Aim of the exercise –
For each line below that includes the string "lines", show the whole line.

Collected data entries
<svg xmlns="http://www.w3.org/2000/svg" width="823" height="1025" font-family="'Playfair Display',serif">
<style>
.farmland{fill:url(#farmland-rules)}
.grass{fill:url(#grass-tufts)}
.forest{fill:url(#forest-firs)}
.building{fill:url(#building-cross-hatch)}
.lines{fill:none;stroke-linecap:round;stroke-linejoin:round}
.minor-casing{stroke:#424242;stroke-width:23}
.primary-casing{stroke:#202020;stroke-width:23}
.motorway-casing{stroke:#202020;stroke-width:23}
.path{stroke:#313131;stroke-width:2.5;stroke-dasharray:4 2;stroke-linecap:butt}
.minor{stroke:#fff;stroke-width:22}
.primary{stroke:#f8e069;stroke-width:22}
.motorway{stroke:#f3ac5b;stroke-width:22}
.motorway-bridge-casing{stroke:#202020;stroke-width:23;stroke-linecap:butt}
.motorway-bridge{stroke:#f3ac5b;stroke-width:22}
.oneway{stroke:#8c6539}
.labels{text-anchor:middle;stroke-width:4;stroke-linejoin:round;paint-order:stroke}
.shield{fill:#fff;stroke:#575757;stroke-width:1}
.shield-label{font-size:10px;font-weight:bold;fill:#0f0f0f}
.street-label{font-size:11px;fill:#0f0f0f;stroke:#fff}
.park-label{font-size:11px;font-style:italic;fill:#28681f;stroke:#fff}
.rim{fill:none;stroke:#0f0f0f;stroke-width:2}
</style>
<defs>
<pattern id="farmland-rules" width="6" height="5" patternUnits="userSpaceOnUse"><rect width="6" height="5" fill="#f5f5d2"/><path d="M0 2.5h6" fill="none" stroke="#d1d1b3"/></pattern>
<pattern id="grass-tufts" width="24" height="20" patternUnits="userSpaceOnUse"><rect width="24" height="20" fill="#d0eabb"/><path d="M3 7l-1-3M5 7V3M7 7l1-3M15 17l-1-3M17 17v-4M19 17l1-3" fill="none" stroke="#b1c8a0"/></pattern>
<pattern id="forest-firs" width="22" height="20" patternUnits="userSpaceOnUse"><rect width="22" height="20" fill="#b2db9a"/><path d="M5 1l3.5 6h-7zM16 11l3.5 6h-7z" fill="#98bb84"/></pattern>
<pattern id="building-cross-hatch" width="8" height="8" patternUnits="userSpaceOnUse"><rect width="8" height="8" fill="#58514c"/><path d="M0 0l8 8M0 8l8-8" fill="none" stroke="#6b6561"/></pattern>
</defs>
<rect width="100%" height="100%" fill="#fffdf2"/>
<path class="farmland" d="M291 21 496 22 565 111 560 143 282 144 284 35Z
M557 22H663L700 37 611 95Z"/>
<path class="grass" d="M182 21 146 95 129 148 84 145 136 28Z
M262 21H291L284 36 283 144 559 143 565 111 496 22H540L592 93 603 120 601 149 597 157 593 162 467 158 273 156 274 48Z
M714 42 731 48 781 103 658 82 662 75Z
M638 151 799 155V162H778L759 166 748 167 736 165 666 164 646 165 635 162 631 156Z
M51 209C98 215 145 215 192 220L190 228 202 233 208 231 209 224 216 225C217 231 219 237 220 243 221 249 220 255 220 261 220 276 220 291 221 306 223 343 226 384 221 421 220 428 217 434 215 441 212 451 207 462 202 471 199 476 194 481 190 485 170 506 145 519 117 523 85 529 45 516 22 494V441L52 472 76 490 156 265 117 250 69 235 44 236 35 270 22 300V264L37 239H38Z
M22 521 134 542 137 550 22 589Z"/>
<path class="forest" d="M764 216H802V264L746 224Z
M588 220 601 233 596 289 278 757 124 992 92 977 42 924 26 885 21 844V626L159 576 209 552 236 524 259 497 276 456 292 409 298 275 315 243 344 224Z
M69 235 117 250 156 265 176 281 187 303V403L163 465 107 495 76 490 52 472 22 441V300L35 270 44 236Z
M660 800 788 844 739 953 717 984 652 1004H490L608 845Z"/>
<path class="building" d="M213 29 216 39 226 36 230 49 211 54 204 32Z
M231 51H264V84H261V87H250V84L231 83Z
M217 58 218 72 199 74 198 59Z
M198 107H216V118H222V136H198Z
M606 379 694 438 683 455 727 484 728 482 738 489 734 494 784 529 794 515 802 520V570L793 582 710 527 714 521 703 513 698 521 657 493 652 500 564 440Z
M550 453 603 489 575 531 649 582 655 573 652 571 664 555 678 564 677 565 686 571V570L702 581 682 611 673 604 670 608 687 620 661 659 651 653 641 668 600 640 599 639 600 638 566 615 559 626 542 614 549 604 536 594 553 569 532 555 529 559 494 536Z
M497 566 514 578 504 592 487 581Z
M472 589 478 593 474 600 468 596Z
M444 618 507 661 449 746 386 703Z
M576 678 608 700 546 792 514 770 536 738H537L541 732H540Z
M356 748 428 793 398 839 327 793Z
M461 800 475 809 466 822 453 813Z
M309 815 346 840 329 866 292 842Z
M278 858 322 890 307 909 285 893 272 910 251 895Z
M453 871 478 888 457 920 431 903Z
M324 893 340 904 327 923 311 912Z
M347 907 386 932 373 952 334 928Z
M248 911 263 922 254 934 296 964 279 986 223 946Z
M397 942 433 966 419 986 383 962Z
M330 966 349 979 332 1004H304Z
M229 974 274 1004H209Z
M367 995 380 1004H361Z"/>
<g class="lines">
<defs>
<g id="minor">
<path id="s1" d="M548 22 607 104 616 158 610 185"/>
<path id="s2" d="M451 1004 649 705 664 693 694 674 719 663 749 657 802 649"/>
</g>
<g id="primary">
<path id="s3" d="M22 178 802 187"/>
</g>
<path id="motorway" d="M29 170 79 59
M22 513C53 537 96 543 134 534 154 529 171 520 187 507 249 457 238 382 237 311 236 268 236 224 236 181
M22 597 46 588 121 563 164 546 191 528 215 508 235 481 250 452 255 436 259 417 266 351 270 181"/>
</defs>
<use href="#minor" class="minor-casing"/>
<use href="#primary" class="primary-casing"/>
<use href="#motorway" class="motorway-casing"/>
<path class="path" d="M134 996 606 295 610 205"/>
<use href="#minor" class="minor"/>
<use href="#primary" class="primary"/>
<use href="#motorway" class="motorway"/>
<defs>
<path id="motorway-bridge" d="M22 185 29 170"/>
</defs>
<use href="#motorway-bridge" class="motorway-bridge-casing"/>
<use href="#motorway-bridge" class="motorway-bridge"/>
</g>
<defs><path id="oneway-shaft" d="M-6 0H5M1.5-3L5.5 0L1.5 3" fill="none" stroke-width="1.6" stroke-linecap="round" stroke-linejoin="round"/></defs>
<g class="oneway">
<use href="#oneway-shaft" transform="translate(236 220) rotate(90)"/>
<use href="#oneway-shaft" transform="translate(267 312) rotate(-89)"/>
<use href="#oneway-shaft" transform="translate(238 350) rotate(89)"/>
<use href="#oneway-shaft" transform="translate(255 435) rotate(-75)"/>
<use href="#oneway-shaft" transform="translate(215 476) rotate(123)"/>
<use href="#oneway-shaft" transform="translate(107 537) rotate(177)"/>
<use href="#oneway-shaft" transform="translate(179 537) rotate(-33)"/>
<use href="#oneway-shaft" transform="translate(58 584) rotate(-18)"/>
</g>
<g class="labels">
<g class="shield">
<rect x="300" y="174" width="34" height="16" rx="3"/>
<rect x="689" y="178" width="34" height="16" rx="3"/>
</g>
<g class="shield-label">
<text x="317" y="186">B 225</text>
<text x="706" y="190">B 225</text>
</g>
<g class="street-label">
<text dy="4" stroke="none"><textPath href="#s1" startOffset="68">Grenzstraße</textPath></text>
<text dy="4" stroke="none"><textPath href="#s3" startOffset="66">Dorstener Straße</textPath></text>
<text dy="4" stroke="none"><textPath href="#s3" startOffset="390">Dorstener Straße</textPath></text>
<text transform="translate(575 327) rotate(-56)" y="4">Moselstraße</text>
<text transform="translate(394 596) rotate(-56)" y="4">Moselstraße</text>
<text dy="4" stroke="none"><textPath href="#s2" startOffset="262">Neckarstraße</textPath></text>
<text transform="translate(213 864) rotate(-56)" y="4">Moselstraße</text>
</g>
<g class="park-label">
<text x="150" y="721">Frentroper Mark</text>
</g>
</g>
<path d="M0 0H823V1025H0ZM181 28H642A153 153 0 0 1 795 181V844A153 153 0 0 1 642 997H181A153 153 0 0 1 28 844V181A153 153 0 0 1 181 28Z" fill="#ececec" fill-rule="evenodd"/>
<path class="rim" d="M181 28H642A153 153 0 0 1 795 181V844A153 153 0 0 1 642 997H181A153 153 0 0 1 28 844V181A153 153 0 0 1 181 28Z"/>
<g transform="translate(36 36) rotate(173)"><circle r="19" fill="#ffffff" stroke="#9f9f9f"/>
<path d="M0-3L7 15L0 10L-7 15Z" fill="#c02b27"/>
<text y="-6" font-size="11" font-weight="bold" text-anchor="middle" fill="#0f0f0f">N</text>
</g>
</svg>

Your solution –
.lines{fill:none;stroke-linecap:round;stroke-linejoin:round}
<g class="lines">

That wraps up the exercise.